PR & Journalism Leads the New York Times Native Advertising Entry
So the New York Times has finally made their first move into native advertising. Step aside Forbes Brandvoice, Buzzfeed, Businessinsider, The Atlantic…now the big boys are going native and my question is: What do we learn from the first foray into sponsored / branded content from a publishing giant? Potential answers to several questions were indicated by the New York Times yesterday.
1. Who are the advertisers and their stories?
2. What will be the discovery mechanism used by the publisher?
3. Who will be the write and manage this content?
And it is perhaps the third question which is most interesting as the battle to control branded content going forward will be fought between the advertising and PR communities. It seems PR has won this battle in the first attempt at sponsored content at the New Yorks Times.
If you want to know more about the the impact of native advertising check out this post from Joe Pulizzi of the Content Marketing Institute.
Advertisers and Stories
Not surprisingly the New York Times have been smart and have partnered with Dell as their first native advertiser. Dell are a company that truly gets the risks, rewards and importantly the ‘how’ of doing both social and content marketing. Stephanie Losee, Managing Editor of Dell Global Communications is a professional with a considerable journalistic pedigree and their owned content property Tech Page One and their previous experience on Forbes in the form of Dell Voice shows they know how to do paid content marketing well.
As for the stories lets examine them. Here are the four headlines from the first 4 paid posts.
Can the Government become Entrepreneurial?
Will Millennials ever completely shun the office?
Reaching across the Office from Marketing to IT?
For women Entrepreneurs, Mentors Help Bridge the Gap?
All four stories are interesting from a reader perspective as they cover current subjects of interest such as entrepreneurial culture, generational attitudes to work, IT purchasing decisions and diversity and career development. These stories would be no stranger to any technology or business section of major media. But behind these stories lays clear intent from Dell to target defined buyer persona’s in Public Sector, Marketing, SMB and Startups. Three key segments for Dell’s success and obviously part of a much bigger integrated marketing program. The next exciting development will be to see who will follow Dell as the next native advertiser and what will happen if they don’t know the rules of the game quite as well as Dell. My guess is it will be other leading brands and advertisers that already have experience and success with sponsored content.
Most striking about the Dell stories is the credibility and experience of the all writers which have created these articles. Michael Keller, Kim Anderson, Kathryn Doyle and Giovanna Fabiano. There are two common denominators here. Firstly they are all experienced and credible journalistic talents with solid track records. More interestingly though, although they have their freelance gigs they also work for Group SJR. Obviously Dell’s content agency of choice and now a part of Hill + Knowlton Strategies after an acquisition in June 2013. So formerly a 50 person content agency which is now part of one of the worlds largest PR firms and counts clients such as GE and Xerox on its roster is behind this content.
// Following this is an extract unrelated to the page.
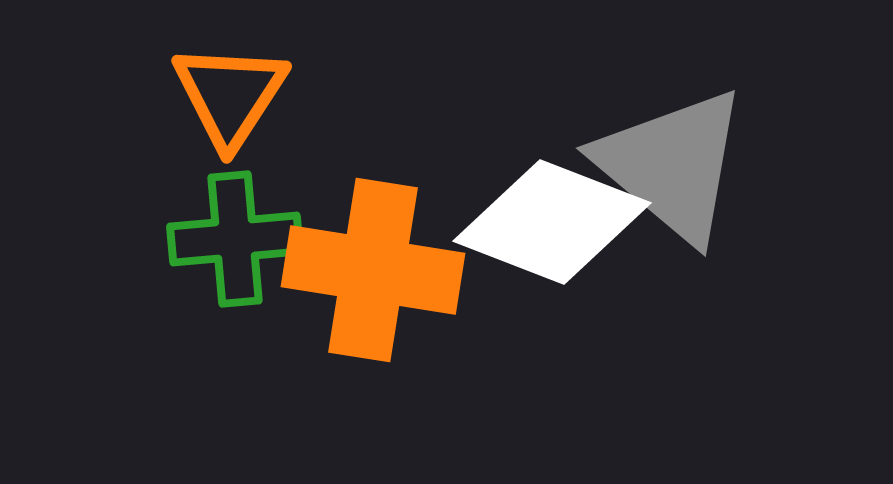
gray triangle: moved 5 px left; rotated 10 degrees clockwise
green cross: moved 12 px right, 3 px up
SJRs former managing Partner and now Vice- Chairman at H+K Strategies, Alexander Jutkowitz, summarises the opportunity for the PR industry well when he says,
Digital content — original, daily and owned — gives companies and brands the power to tell their story, share their unique knowledge and find and engage the right audiences as never before.
My hunch would be that this is just the start for the PR agency world to take control of the native advertsing opportunity and use their well developed story telling skills to take advantage of the sponsored content opportunity. Having the right journalistic talent will be key.
The age of debate of “church and state” will be raging across editorial and commercial teams at publishers and within brands and their agencies during 2014. As the decades old business of advertorials from the print world evolves into the native advertising or sponsored content business of the digital world this debate will intensify. In most media markets maintaining editorial quality and clearly delineating editorial content from paid from content will be key in building reader trust in the new marketing tactic. However in some media markets like China where pay to play has always been the unspoken reality in media things may look a little different. In my opinion the New York times has not surprisingly favoured the “church” side of the argument with the title of its branded content platform being called Paid Posts. I prefer the Forbes and Buzzfeed approach but understand why a brand like the New York times is treading carefully.
What is clear is that this is a massive move for the New York Times. Other large media brands will follow in order to survive and a debate between publisher, brand and agency will continue to rage until the value for all sides is understood. But the same rules apply – good stories, well written with eye catching headlines will earn an engaged audience.